> Text segment:

A tast of the tartnes of Doctor Burgesse his Spirit, in the severall passages of his answer.

 

This tartnes will appeare in 3. kindes.

 

  1. His heavy Censures, and that, of the very hearts, & consciences of men.
  2. His open reviling of the persons of the nō conformists: or secret inducements to bring them into distast:
  3. His Keene & scornefull jests, which are his pastime, frequently expressed through the wholl.

Heavy Censures.

 

  1. They who tell us, that all the Church may doe touching rites

 

is: but the application of circumstances, which are in nature, Civill: Adding that the Church may not ordayne any Cerem: meerly Ecclesiasticall; do Manifest a spirit which lusteth after contradiction p. 37 of manuduc.

 

In the answer.

 

  1. If it seeme so to him indeed: God hath smitten his contentious spirit, with Giddines: for who but a man forsaken of all wisdome. &c. 62. p.

 

 

  1. The Convocation house is not so likely to conclude &c. as this Libeller, is to come to shame for his factious, & intollerable comparison, unlesse God humble him. p. 62.

 

  1. For whosoever thinksnot as

 

(they) must either be condemned of grosse corruption, or excused, as having some good meaning: yet much weaknes with all, scil. in (comparison of them) And this pride makes them so scornefull: p. 65.

 

  1. It is so palpablely false, that I should hardly beleeue, any Fryar durst haue sett it downe in print: p. 67.

 

 

  1. And see how these men that talke & write in so haughty, & magistrall a fashion, doe but gull, & deceiue them with the names of worthy men.

 

Which is so great & shamefull a sinne, & in this Replyer, so frequent, that I wonder he dares dispute about Cerem: before he have learned the substance of common honesty: p. 83. in his alligations.

> Tasks and exercises:
A. In the text on the tartness of Doctor Burgesse's spirit, how many kinds is the tartness said to appear in?
B. Name each kind in which the text on Doctor Burgesse's tartness says that tartness will appear.
C. Carry on the text about Doctor Burgesse's tartness from its last line.

> Provided information:
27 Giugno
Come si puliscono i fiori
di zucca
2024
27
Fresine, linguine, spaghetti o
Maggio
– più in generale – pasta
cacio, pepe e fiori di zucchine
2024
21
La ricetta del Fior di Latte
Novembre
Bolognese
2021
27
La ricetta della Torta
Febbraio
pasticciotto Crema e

> Solved tasks:
A. Three.

B.
1. His heavy censures, even of the very hearts and consciences of men.
2. His open reviling of the persons of the nonconformists, or secret inducements to bring them into distaste.
3. His keen and scornful jests, which are his pastime, frequently expressed throughout.

C.
 

  1. How can you beleeue any truth, crosse to your opinion? when as you seek glory one of another, & presume of your new traditions, as if the spirit of truth came to you, or from you alone. p. 103.

 

  1. As for tearmes of excrements,

 

which he would be loath, one should apply to the hayre of his heade, It savoureth of a spirit of rancor, as doth the like Foule speech, in the Scotch Dialogue. God will judge them for these reproches, by which they labor, to breed scorne, and abhorring of these, in the minds of ignorant men. p. 131.

 

  1. This flim-flam Master Iacob lent you, and both he, and you take it up, merely for a shift, Not out of conscience, or judgement; but of hauty desire of defending, what you have once spoke. 207.

 

  1. This Replier (in a common

 

course) giving the name of a good Christian, to some unconformable. The Rej. breaks out into these words. This Addition savores Strongly of that spirit of seperation, which hath beene hunted after, in the chase of unconformity.

 

For this showes, that with these men the adversaries of Ceremonies & Bish. are the only good Christians. p. 216.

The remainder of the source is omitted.